EXERCISE MATERIAL: Begin
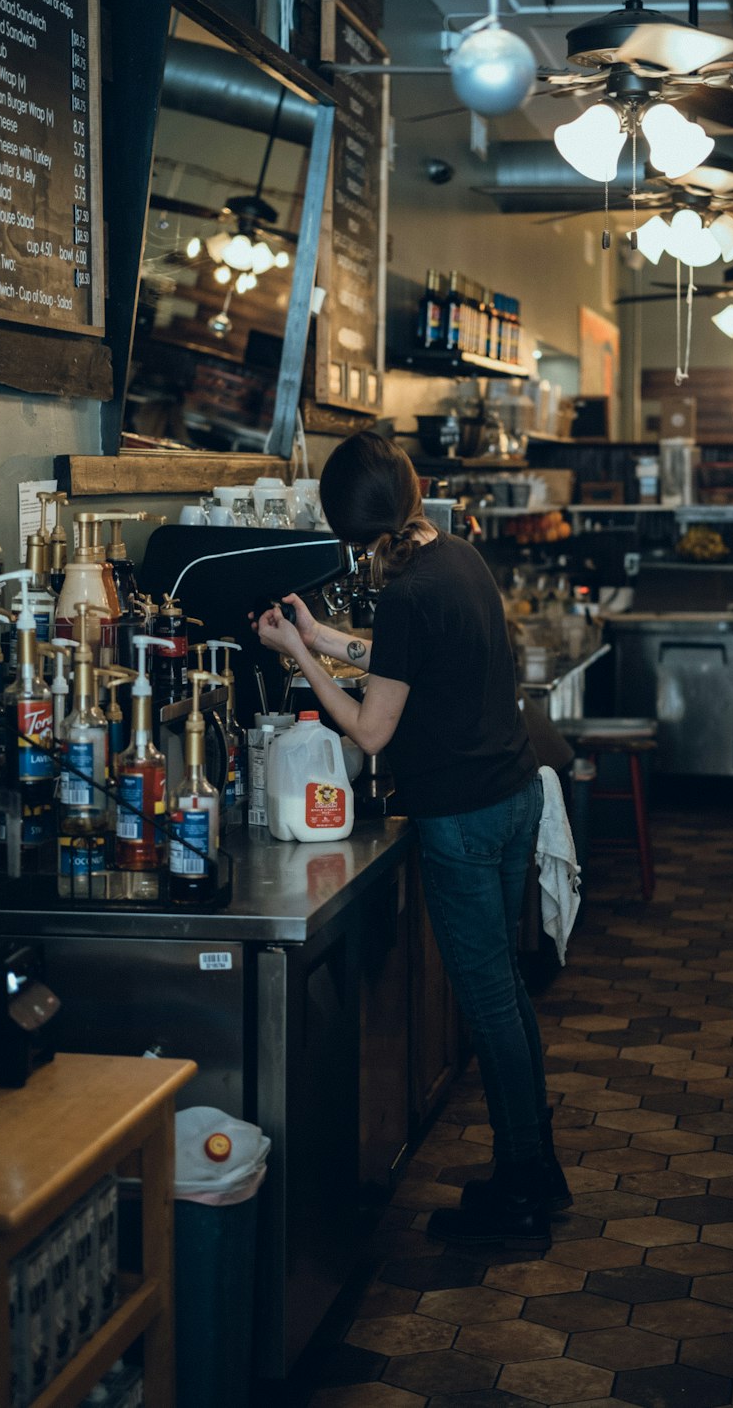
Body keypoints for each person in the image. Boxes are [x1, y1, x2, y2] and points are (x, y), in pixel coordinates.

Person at [251, 431, 569, 1249]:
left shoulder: (405, 595)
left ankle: (522, 1192)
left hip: (461, 818)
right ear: (412, 489)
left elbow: (370, 731)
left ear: (345, 528)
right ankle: (539, 1168)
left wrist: (296, 654)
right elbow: (401, 658)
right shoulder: (455, 558)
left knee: (490, 1002)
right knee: (507, 994)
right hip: (511, 796)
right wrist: (324, 637)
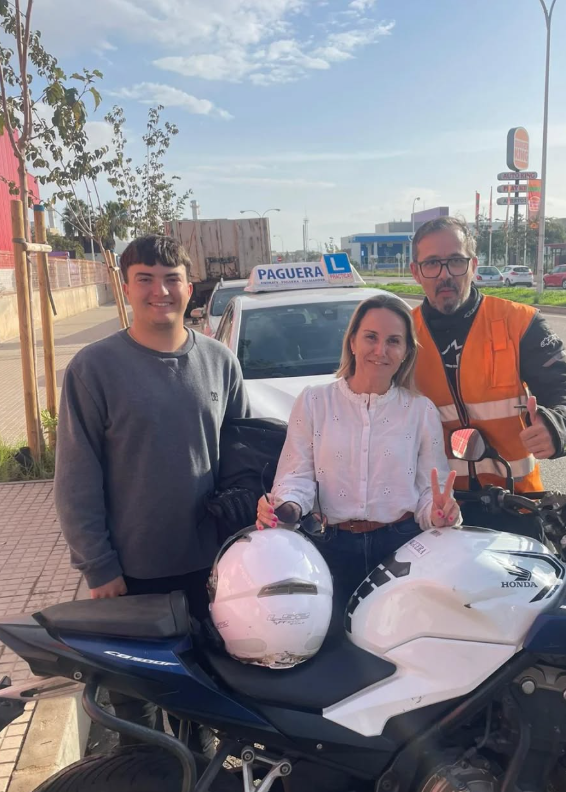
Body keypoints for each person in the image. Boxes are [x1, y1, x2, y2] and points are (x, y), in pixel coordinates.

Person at [54, 234, 249, 749]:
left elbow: (240, 459)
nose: (159, 290)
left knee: (203, 707)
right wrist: (100, 567)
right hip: (131, 575)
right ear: (126, 286)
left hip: (209, 571)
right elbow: (76, 477)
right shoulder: (94, 370)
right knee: (136, 714)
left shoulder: (219, 362)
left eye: (171, 279)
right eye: (145, 278)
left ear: (190, 288)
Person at [256, 295, 460, 634]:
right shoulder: (314, 401)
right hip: (330, 547)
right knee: (331, 646)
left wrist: (439, 513)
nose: (381, 350)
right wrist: (285, 509)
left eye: (394, 341)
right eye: (371, 337)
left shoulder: (420, 411)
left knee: (399, 644)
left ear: (406, 352)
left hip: (402, 549)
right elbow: (296, 477)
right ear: (352, 341)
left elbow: (427, 493)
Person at [409, 216, 566, 523]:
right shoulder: (403, 335)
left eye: (456, 261)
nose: (445, 275)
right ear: (415, 272)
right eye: (432, 264)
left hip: (518, 504)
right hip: (438, 510)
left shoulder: (517, 322)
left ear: (473, 265)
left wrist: (558, 426)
EXERCISE MATERIAL: End
**TASK INSTRUCTIONS:**
Only lines that hold the string "wrist" belong in the answer, so copy every one of them from the records.

**ANSWER TO THIS TASK:**
left wrist: (296, 654)
right wrist: (324, 637)
right wrist: (100, 567)
left wrist: (439, 513)
right wrist: (285, 509)
left wrist: (558, 426)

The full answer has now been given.